Thanks Tom.... Anyone wanna hazard a guess as to fair pricing on a 400 hour machine?


----------



## Jayrek (Sep 6, 2008)

Tom :clap::thumbup::notworthy

400 hours is nothing, the price wont be that far away from new(unless it was a repo). What type of work was it on? Year of mfg? Who did the service? More details please.


----------



## Williams Ex Co (Dec 25, 2007)

400 hours on rental.... Has been maintained by the dealership, doesnt look to have been abused at all, cosmetically its a 9+ Not sure of the year of manufacture but this dealership generally turns their rentals out after a year, maybe a bit more.


----------



## tgeb (Feb 9, 2006)

How much are they asking?

I am guessing it should be in the high 30's or low 40's depending on how it is equipped.


----------



## Jayrek (Sep 6, 2008)

Yeah, what are they asking. The reason it looks nice is because the renters do not have it long enough to destroy it, and some renters dont beat on it for fear of having to buy it.

Tom, what were you doing in that alley??


----------



## tgeb (Feb 9, 2006)

> Tom, what were you doing in that alley??


Addition to a row house in Georgetown, Washington DC.

Top pic is from the back yard and is where most of the work was done.

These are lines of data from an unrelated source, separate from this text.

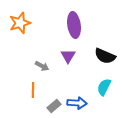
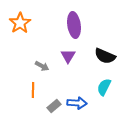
orange star: rotated 15 degrees counterclockwise
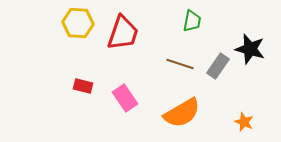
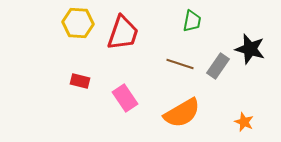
red rectangle: moved 3 px left, 5 px up
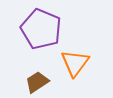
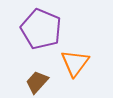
brown trapezoid: rotated 15 degrees counterclockwise
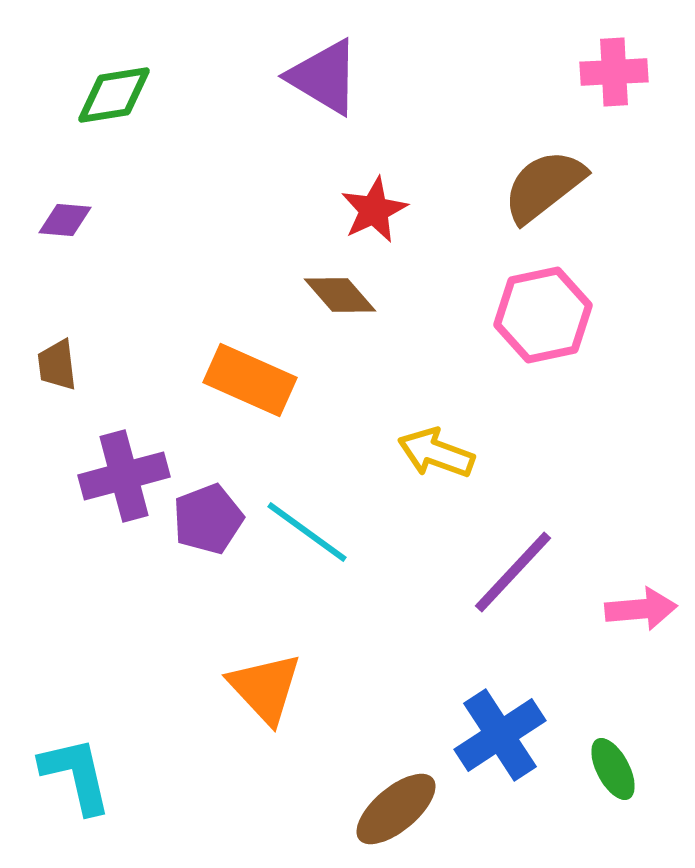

The bottom pic is how it finished from the front

There was a little more to it, but you can get an idea of how much fun that one was.


----------



## Jayrek (Sep 6, 2008)

impressive


----------



## Williams Ex Co (Dec 25, 2007)

Looks great Tom... Attention to detail. I've decided to hold off on purchasing for now. The repair was priced vary fairly and the salesman I deal with is expecting more and better finance programs to come around at the end of the year/beginning of next year. This year they had about 11K worth of programs on the 435 sized machines so I will just wait it out for a bit and see what comes along....


----------



## tgeb (Feb 9, 2006)

Good luck with it Paul, let us know when and what you get.


----------